On the one hand, I love a beautifully designed email template with glossy photos, maybe a clever GIF, clean layout, and well-written copy.
On the other hand, there’s Sticker Mule.
Sometimes as marketers, we fight against the expectations of certain media. For example, all you may need to say is:
“Buy your season pass now and get two free midweek lift tickets to Mount Blanchard valid anytime in December.”
Which works great as a tweet, but what about a blog post? Or an email? Emails and blog posts are supposed to be more than one sentence, right? So what do you add as filler? What should you use as a hero image? Call to action? Title?
It’s easy for simple messages to get complex because of self-imposed “rules” we marketers apply to them.
Well, not all marketers.
I notice virtually every one of these messages. And every sticker purchase I’ve made in recent years has been through an email like this one. Even a 30-second analysis makes it easy to see why they stand out:
In other words, all they wanted to say was they had a deal on stickers.
The Only Real Difference
This email could have very easily filled a long template full of lots of other products, a big glossy photo at the top, paragraphs of text about the quality of the sticker.

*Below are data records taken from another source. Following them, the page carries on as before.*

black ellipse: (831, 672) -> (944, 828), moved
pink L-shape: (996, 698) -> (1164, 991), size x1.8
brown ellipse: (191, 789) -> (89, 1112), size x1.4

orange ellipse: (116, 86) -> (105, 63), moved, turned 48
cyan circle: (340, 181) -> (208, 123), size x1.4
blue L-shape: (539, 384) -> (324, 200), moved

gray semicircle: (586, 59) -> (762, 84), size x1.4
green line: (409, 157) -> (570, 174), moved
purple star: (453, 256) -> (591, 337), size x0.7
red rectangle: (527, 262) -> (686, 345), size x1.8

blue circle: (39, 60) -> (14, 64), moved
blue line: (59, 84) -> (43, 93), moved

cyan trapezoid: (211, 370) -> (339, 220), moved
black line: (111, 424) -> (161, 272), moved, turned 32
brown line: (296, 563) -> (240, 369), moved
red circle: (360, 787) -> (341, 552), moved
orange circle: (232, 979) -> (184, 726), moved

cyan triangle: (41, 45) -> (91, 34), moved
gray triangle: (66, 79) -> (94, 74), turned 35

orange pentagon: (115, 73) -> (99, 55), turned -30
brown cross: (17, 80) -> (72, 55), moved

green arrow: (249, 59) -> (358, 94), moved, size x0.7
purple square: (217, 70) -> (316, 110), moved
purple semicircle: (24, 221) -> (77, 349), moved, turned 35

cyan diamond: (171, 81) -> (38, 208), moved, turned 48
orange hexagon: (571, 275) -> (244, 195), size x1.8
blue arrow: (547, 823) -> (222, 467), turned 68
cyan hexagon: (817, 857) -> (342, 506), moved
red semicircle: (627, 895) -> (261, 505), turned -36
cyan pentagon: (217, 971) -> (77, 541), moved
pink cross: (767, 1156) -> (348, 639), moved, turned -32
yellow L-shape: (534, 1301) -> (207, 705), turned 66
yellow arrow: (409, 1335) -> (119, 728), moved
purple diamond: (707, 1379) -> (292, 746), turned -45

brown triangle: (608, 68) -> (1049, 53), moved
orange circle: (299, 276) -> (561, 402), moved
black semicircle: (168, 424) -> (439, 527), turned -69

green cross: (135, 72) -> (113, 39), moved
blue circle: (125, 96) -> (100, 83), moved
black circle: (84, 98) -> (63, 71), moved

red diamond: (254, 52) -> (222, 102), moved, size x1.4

And it also would have taken many hours or days or multiple people to send instead of 10-15 minutes by a single person.
Which begs the question:
Why do we spend so much time on certain messages?
Well, there are a few reasons, but the one I want to drive home today is simply this: somethings, we think that we have to.
This blog post could have been two paragraphs of text and a screenshot. And it probably would have worked pretty well. After all, some of Al’s most engaging posts are nothing more than a photo and a couple sentences.
It’s ironic, no? We are desperate for our messages to stand out. Yet we also spend incredible amounts of time and money and effort to make sure they match the countless expectations and rules that all the other messages on that channel do.
Look, I’m not saying you should do only two-sentence blog posts or plain text emails. What I am suggesting is that you ask yourself why you aren’t.
And then be honest with yourself if you don’t have a good answer. It may not be a new strategy, but it’s definitely something to test.